TAREFA DO EXERCÍCIO 1:
Segundo o texto da página, que percentagem do total das propriedades representavam os latifúndios com mais de 100 hectares?

TEXTO DA PÁGINA:
******

O movimento de ocupação de propriedades agrícolas nos campos do sul de Portugal proporcionou uma rotura em torno da propriedade da terra. Os trabalhadores rurais organizados em cooperativas ou Unidades Colectivas de Produção (UCP) tomaram a seu cargo o poder de largos hectares que utilizaram para produção agrícola. Esta foi uma das profundas mudanças que Portugal viveu a partir de 1974 e que se prolongaria por alguns anos.

As diferenças sociais e de acesso ao trabalho ou à posse da terra agudizaram-se em Portugal a partir da década de 1950, em particular através dos trabalhadores rurais do sul do país. Os latifúndios com mais de 100 hectares representavam apenas 6% do total das propriedades, mas, em contrapartida, cerca de 73% da área desse conjunto. Os grandes proprietários tinham, por seu lado, proteção e apoio legal do Estado Novo. Todavia, o número de pessoas com trabalho permanente e assegurado era reduzido, tal como os que conseguiam aí ter alguma terra própria ou relativa independência económica e laboral (os “seareiros”). Os trabalhadores por conta de outrem representavam a esmagadora maioria. Os salários eram baixos e as condições de vida más, principalmente durante as épocas mortas da agricultura (inverno). A crise do latifúndio nos anos 60 diminuiu a área de cultivo e os apoios à cultura do trigo, decrescendo ainda mais a oferta de trabalho, o que piorou a situação dos trabalhadores rurais e das suas famílias. O 25 de abril de 1974 alterou as relações sociais e fundiárias no sul, criando condições para uma mais justa distribuição da riqueza e da posse da terra.

******

REGISTOS DO EXERCÍCIO:

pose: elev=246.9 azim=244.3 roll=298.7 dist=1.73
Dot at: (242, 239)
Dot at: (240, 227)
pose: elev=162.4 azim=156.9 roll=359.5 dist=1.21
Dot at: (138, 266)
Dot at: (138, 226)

******

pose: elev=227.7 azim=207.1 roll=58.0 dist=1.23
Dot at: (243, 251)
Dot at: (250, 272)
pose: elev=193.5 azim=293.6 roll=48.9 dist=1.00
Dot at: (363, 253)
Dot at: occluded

******

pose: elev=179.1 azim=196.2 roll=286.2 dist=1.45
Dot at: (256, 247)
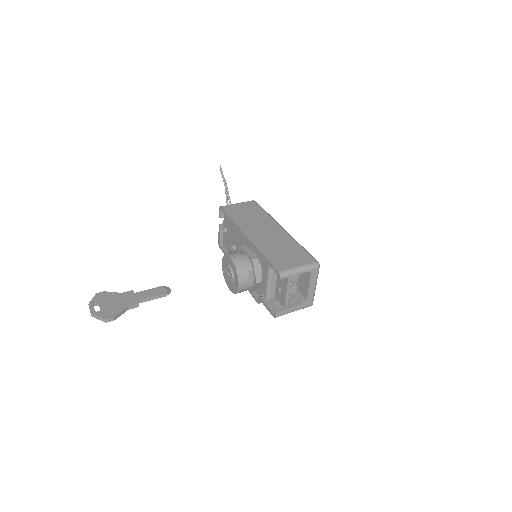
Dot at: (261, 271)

******

TAREFA DO EXERCÍCIO 2:
Por favor, volta a escrever, sem qualquer alteração, tudo o que vai nos registos desde a linha que contém "pose: elev=227.7 azim=207.1" até à linha que contém "Dot at: occluded", incluindo ambas.

RESPOSTA ESCRITA 1:
Representavam apenas 6% do total das propriedades.

RESPOSTA ESCRITA 2:
pose: elev=227.7 azim=207.1 roll=58.0 dist=1.23
Dot at: (243, 251)
Dot at: (250, 272)
pose: elev=193.5 azim=293.6 roll=48.9 dist=1.00
Dot at: (363, 253)
Dot at: occluded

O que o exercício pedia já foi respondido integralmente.